• EXERCISE INSTRUCTIONS:
From the listing below, extract every line in which the word "wire" appears.

• DATA RECORDS:
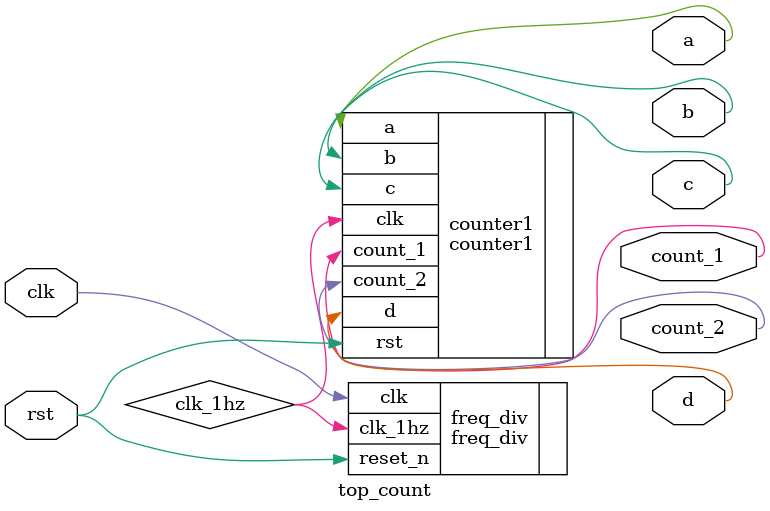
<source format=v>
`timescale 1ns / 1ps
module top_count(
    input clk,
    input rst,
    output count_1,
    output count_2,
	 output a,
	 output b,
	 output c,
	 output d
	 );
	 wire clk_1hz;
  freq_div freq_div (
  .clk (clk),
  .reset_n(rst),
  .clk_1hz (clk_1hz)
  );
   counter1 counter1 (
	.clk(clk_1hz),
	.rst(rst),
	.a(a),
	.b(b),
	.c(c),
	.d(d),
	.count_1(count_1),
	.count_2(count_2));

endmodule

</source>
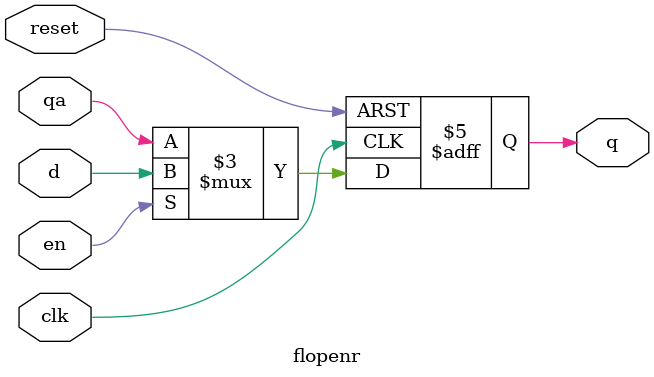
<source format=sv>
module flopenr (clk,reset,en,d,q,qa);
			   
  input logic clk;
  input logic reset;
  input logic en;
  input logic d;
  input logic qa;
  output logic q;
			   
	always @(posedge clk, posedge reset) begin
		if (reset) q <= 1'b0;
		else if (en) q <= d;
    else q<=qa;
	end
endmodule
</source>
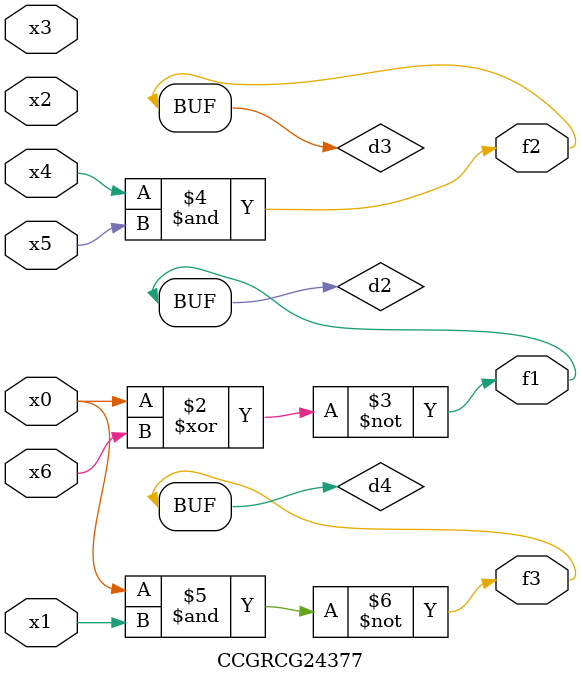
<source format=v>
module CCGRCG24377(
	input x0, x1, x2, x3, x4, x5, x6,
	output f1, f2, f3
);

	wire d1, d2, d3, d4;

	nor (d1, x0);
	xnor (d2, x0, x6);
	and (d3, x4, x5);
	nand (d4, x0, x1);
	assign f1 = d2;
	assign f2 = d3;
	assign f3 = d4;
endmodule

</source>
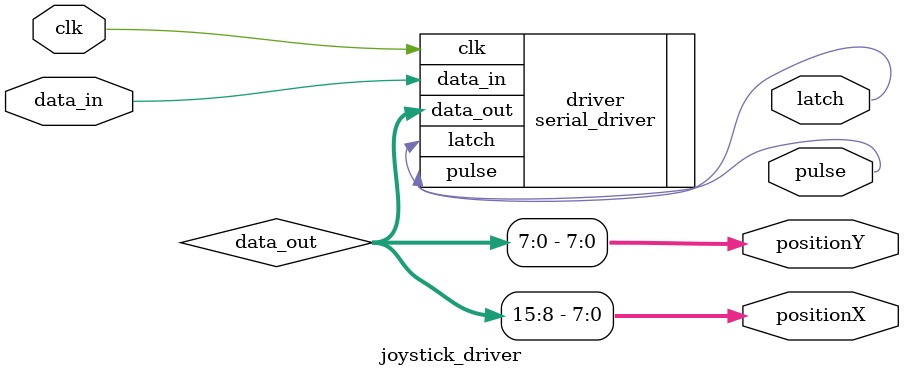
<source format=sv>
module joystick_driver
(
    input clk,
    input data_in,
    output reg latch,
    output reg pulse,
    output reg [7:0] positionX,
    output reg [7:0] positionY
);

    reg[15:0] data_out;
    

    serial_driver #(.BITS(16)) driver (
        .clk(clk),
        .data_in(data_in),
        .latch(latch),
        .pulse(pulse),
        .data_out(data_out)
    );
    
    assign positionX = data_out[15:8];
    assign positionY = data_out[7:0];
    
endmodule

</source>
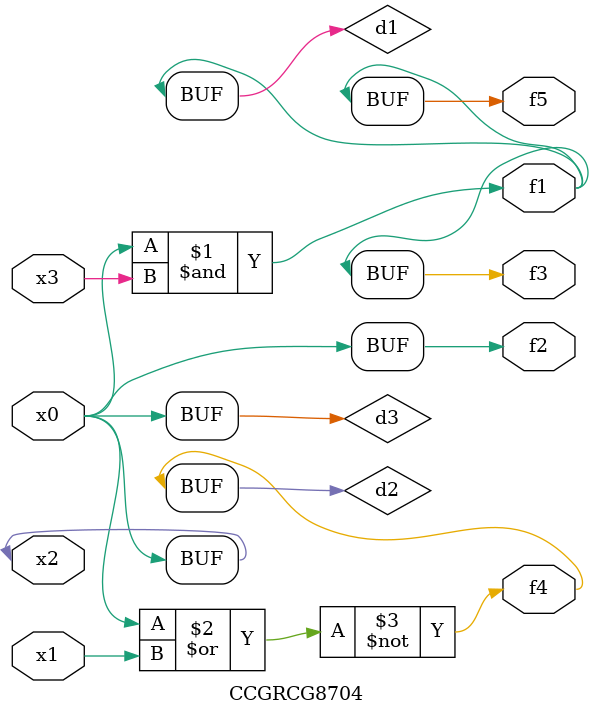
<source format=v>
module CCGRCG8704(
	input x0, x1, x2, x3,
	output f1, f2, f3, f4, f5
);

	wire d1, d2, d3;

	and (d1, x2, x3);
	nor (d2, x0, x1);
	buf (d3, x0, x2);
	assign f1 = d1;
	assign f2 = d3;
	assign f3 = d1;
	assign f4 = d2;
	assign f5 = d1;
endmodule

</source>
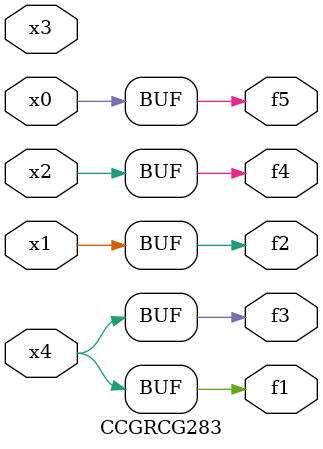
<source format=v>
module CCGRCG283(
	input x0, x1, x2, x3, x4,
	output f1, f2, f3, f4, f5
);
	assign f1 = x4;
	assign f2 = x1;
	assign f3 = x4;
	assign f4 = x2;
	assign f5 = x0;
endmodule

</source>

• SOLUTION FOR THIS TASK:
	 wire clk_1hz;
	wire d1, d2, d3, d4;
	wire d1, d2, d3;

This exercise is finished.